A vida não cabe na escala 6×1

A vida não cabe na escala 6×1

Publicado em 14 de novembro de 2024
Por Thiago Amparo

Um dia também já se achou estapafúrdio regular o trabalho doméstico.

O fim da escala 6×1 é uma “ideia estapafúrdia”, disse o presidente da associação de bares e restaurantes à Folha. Em 1905, em Nova York, os donos de padarias também espernearam quando o estado decidiu limitar a jornada de trabalho a (já exaustivas) 60 horas por semana, ou 10 horas por dia; à época, a Suprema Corte derrubou a lei trabalhista, no que é visto como uma das piores decisões de sua história.
Se quiser precificar a liberdade, o capital poderia colocar na ponta do lápis que trabalhadores mais felizes produzem mais e adoecem menos. A proposta poderia ainda quebrar ciclos de pobreza: afinal, numa jornada de 6×1, quando os trabalhadores vão se qualificar e estudar?

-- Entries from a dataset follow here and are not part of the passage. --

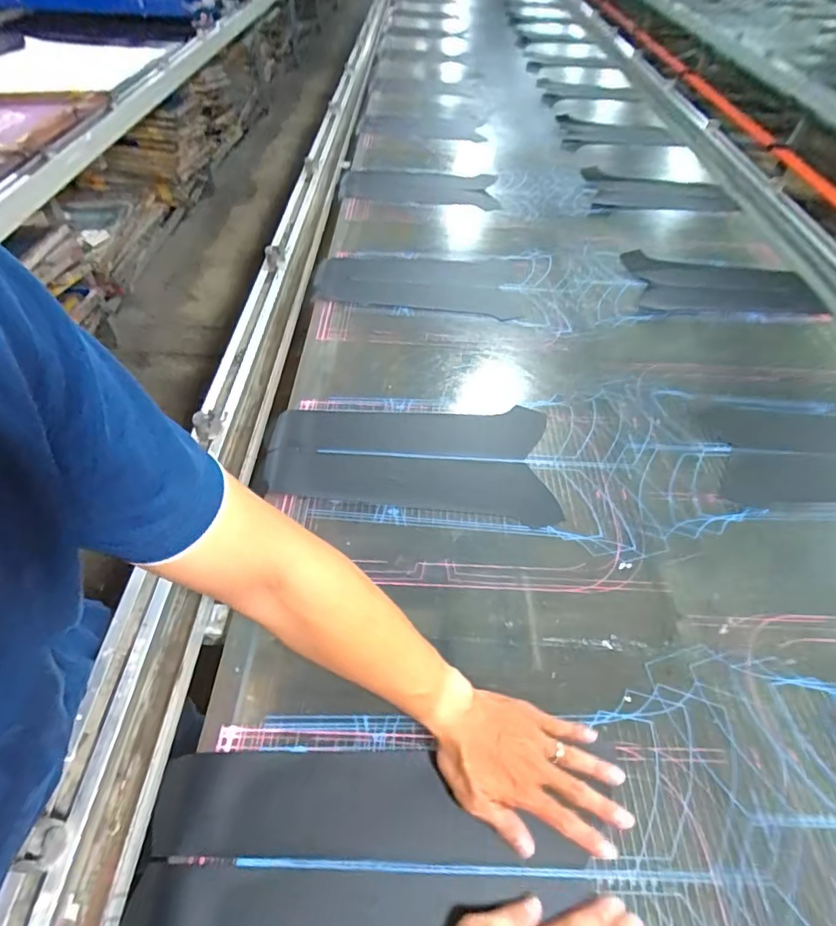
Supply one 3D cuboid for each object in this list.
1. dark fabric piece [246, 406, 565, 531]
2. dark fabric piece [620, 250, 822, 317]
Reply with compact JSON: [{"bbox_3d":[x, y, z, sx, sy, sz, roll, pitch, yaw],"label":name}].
[{"bbox_3d":[-0.018,-0.014,0.793,0.429,0.010,0.213,3,46,2],"label":"dark fabric piece"},{"bbox_3d":[0.650,-0.385,1.110,0.374,0.010,0.215,7,49,5],"label":"dark fabric piece"}]

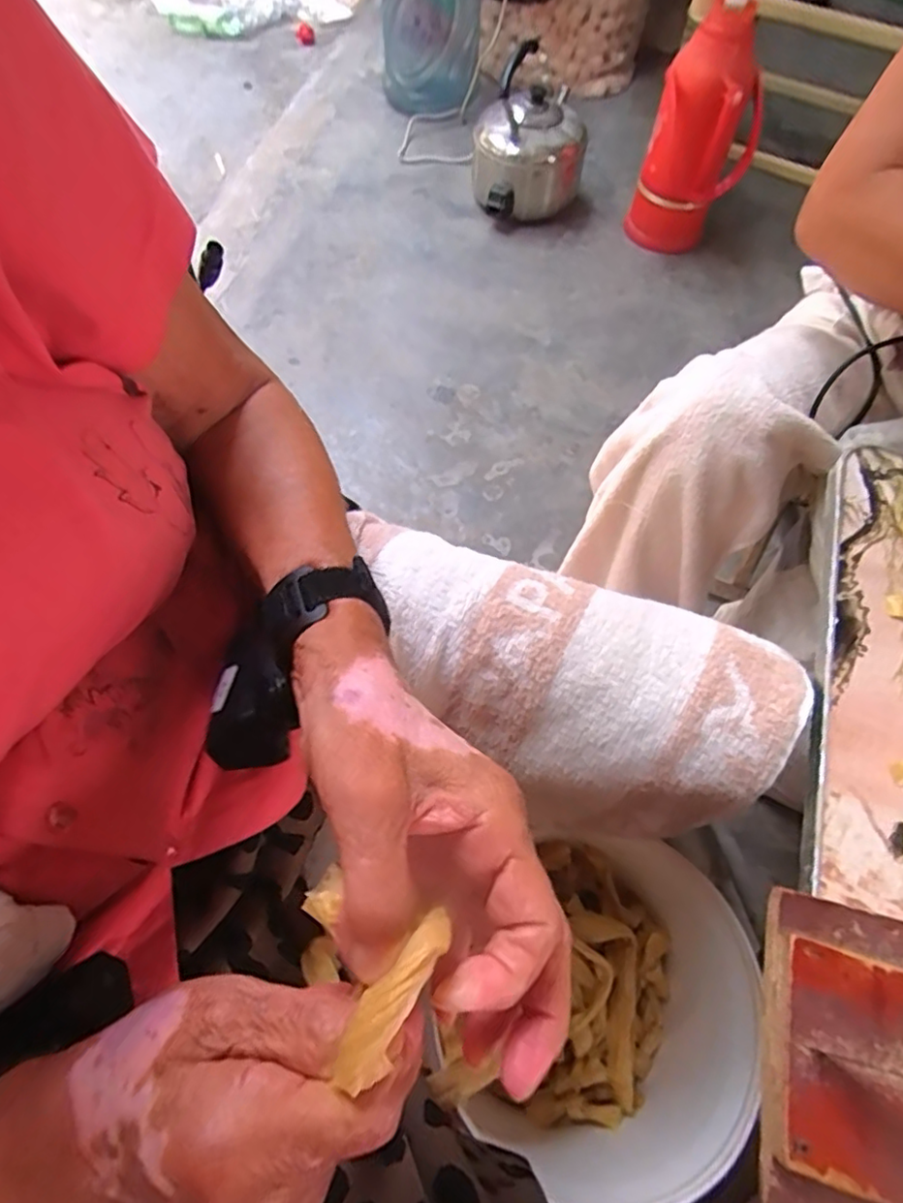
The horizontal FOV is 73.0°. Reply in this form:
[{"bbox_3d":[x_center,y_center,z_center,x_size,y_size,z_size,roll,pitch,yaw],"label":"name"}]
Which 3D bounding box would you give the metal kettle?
[{"bbox_3d":[0.185,-1.074,1.425,0.258,0.224,0.298,0,62,-1],"label":"metal kettle"}]

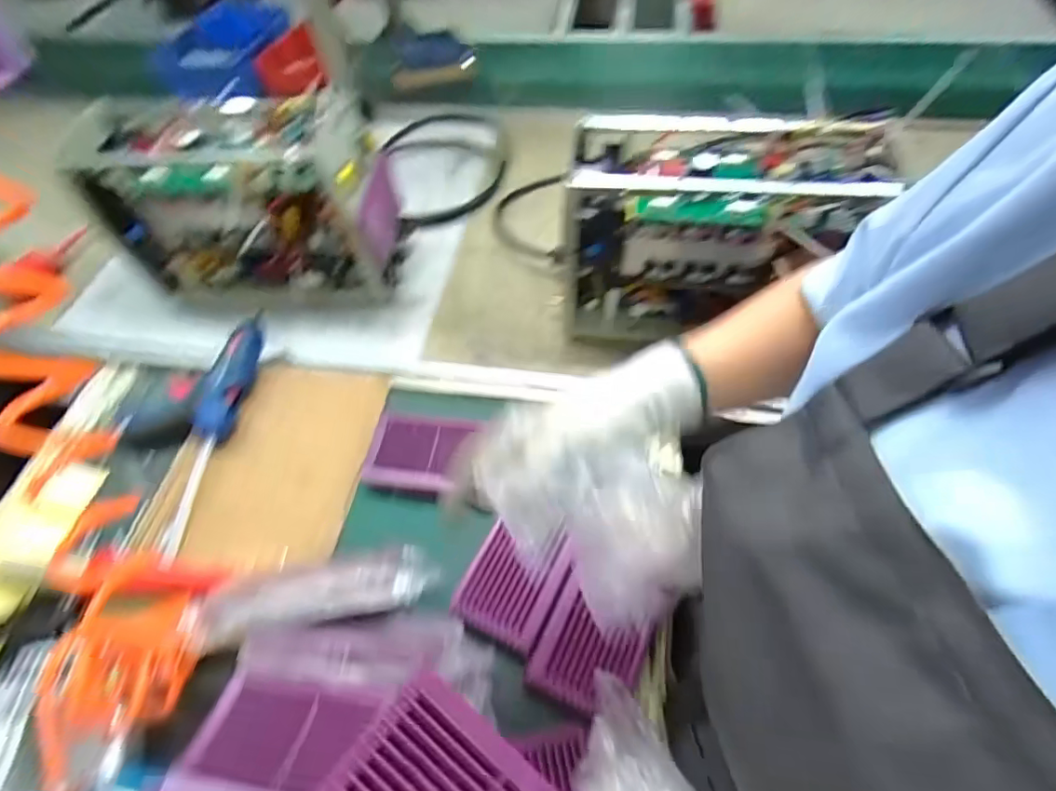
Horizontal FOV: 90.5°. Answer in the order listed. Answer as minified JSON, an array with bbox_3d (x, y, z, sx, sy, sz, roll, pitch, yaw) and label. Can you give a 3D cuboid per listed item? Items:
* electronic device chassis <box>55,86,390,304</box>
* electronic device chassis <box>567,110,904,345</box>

Pelo retrovisor, é possível que as ideias que um dia foram chamadas de estapafúrdias sejam vistas, no tempo futuro, como emancipatórias. Proibir a escala 6×1 parece tão estapafúrdio quanto um dia pareceu desvario proibir o trabalho infantil ou regular o trabalho doméstico no Brasil, país em que a escravidão foi a base da economia por três séculos.

Sequer a proposta do fim da escala 6×1 é absurda: reduzir a jornada já é tendência mundial, e mesmo a proposta de carga de 36 horas semanais manteria o Brasil na média dos países do G20.

A liberdade, no entanto, não deve ser concedida porque seria útil; a liberdade, como a vida, tem valor em si, não apenas utilitário. Lembro do Mujica: “A vida não é só trabalho. É preciso viver, é preciso amar, é preciso ser feliz, precisa-se de tempo para viver, amar e ser feliz. Ninguém compra cinco anos de vida no supermercado”. Se trabalhar fosse a razão de nossa existência, a etimologia da palavra não remontaria a um instrumento de tortura (trabalhar, do latim vulgar “tripaliare”, referente a “tripalium”, um meio torturante composto por três estacas).

Submeter trabalhadores a jornadas exaustivas com apenas um dia para todas as outras esferas da vida —ir à igreja, passar tempo com família e amigos, exercitar-se etc.— significa prendê-los a uma lógica na qual sejam apenas uma peça na engrenagem torturante da economia, descartáveis quando perdem a utilidade para seu senhor. A vida, no entanto, não cabe na escala 6×1.